[Per-instance keypoint data]
>>>
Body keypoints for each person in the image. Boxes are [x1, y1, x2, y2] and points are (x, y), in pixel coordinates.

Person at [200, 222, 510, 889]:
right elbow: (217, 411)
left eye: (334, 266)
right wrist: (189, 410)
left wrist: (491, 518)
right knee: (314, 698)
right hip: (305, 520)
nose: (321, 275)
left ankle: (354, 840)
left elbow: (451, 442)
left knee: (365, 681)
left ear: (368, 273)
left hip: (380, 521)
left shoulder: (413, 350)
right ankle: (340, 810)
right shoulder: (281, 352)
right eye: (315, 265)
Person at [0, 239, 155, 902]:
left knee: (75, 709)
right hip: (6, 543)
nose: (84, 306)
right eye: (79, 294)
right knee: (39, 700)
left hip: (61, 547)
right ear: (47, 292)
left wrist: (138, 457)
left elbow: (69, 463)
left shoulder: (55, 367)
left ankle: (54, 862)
<<<
>>>
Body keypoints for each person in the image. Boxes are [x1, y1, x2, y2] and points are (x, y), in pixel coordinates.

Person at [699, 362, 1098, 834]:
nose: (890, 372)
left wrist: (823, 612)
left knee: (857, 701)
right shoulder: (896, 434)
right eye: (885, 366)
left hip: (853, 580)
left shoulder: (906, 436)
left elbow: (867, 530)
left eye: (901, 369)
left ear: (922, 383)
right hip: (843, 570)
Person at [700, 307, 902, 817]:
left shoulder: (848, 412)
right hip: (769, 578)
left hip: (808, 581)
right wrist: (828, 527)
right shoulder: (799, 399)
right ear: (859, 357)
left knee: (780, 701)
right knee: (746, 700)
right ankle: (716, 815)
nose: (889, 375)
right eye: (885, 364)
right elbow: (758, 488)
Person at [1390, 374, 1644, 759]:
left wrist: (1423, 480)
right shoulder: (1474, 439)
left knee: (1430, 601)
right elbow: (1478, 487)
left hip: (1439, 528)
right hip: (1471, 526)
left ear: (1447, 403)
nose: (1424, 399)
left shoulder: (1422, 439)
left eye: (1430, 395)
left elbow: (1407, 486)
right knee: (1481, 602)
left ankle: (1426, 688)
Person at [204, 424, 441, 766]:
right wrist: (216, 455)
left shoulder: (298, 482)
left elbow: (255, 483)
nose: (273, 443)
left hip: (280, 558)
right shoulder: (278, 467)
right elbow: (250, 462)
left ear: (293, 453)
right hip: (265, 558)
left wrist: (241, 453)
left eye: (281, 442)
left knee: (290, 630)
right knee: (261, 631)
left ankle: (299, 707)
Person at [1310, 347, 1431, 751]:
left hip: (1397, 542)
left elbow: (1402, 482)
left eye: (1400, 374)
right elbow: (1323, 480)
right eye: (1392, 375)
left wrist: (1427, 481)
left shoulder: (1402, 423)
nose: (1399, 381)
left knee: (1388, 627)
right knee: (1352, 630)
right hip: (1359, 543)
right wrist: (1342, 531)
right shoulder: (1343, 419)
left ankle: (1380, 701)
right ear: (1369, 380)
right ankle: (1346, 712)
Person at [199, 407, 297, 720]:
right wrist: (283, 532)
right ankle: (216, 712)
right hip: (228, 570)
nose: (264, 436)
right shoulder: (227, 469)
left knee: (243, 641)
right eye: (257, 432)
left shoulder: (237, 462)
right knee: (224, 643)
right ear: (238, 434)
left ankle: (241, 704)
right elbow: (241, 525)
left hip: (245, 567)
<<<
* _Work instruction_
Using the data above, repeat exactly the lines that begin at the line with "right wrist: (216, 455)" and end at the line with "right knee: (1352, 630)", both ends included.

* _Response_
right wrist: (216, 455)
left shoulder: (298, 482)
left elbow: (255, 483)
nose: (273, 443)
left hip: (280, 558)
right shoulder: (278, 467)
right elbow: (250, 462)
left ear: (293, 453)
right hip: (265, 558)
left wrist: (241, 453)
left eye: (281, 442)
left knee: (290, 630)
right knee: (261, 631)
left ankle: (299, 707)
Person at [1310, 347, 1431, 751]:
left hip: (1397, 542)
left elbow: (1402, 482)
left eye: (1400, 374)
right elbow: (1323, 480)
right eye: (1392, 375)
left wrist: (1427, 481)
left shoulder: (1402, 423)
nose: (1399, 381)
left knee: (1388, 627)
right knee: (1352, 630)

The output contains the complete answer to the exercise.